Lines with "drag": copy each one from the listing below.

[Input records]:
*** Begin section ***

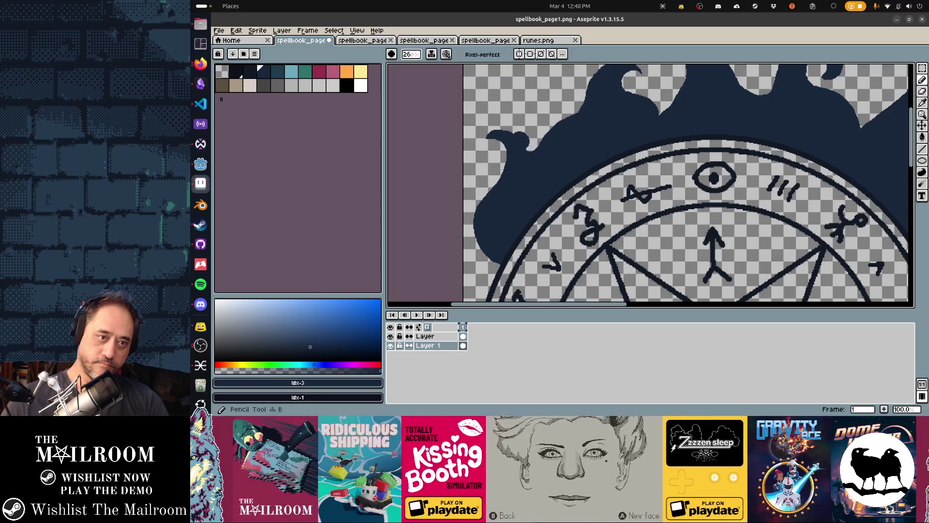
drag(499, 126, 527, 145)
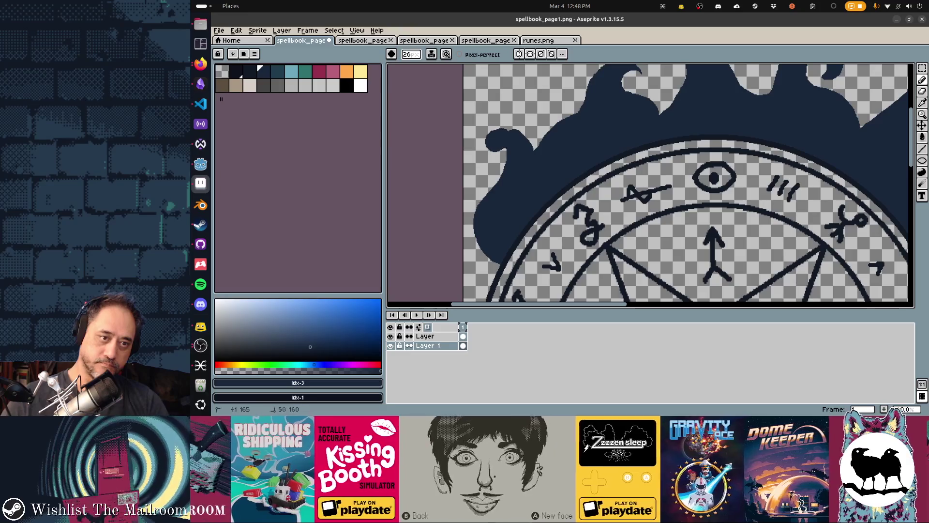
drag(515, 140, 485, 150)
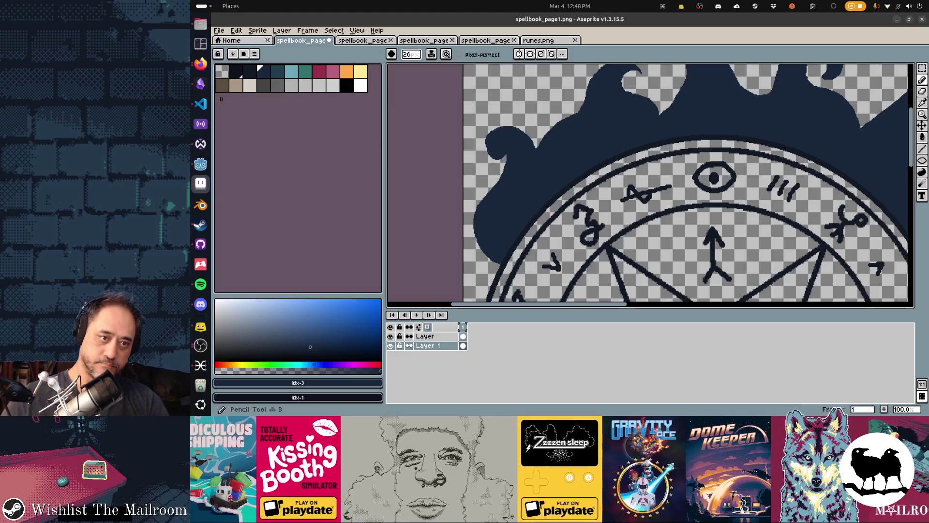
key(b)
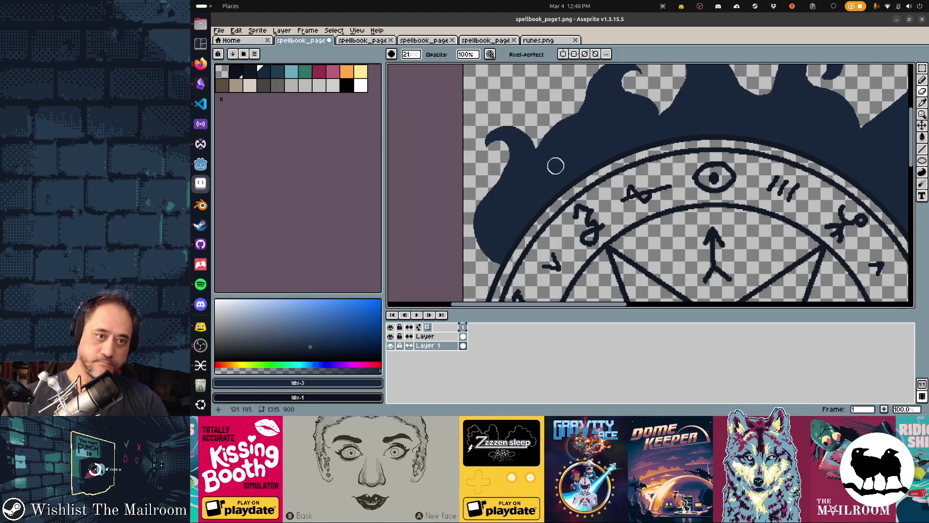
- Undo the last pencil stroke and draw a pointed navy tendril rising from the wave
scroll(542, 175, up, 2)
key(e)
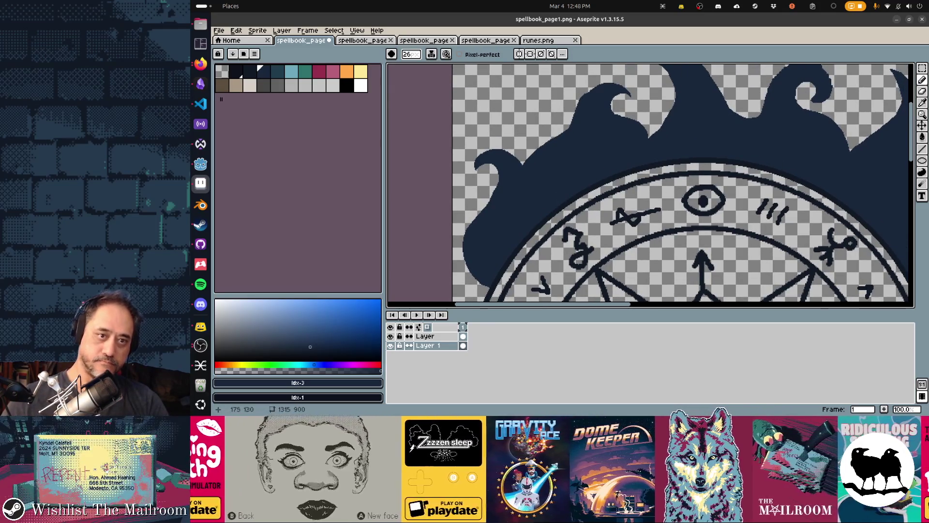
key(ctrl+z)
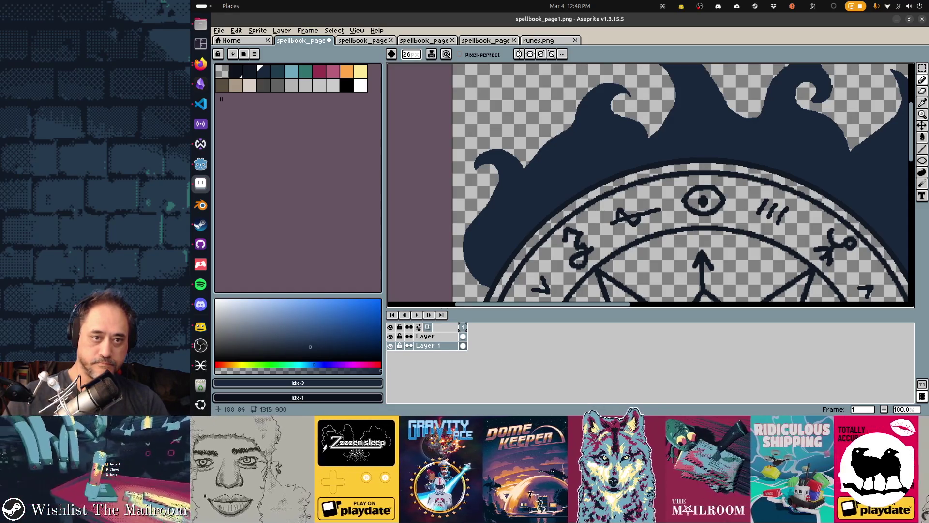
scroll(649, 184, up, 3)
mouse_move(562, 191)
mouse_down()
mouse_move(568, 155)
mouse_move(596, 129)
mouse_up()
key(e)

*** End section ***
*** Begin section ***

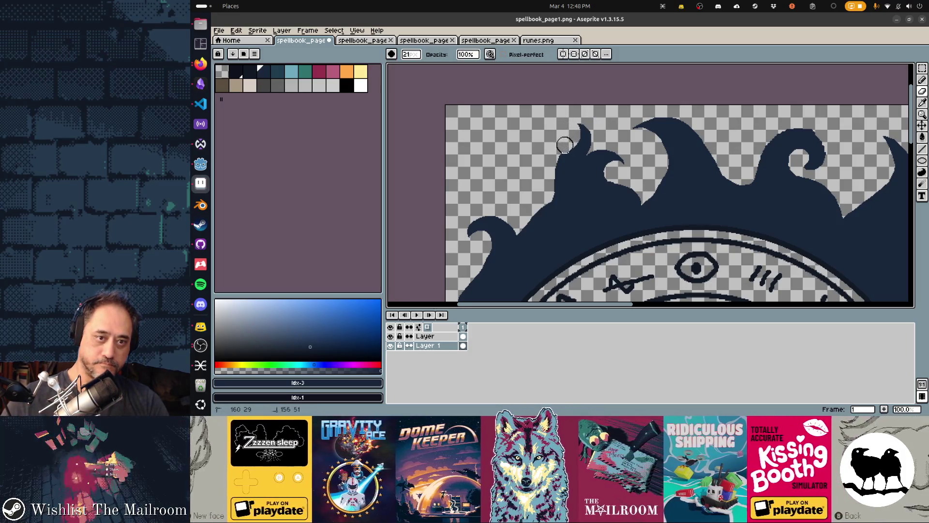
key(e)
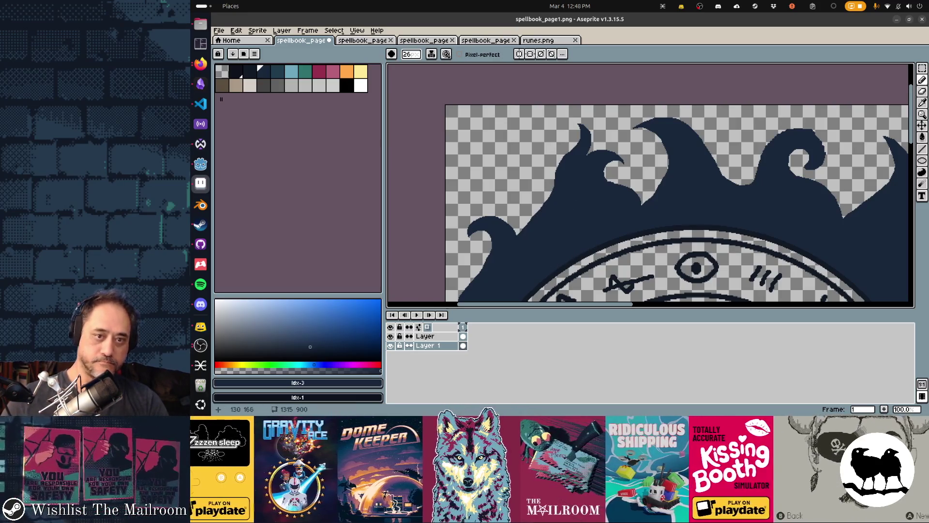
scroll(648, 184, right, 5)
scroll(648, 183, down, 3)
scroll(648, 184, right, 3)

*** End section ***

[Response]:
drag(499, 126, 527, 145)
drag(515, 140, 485, 150)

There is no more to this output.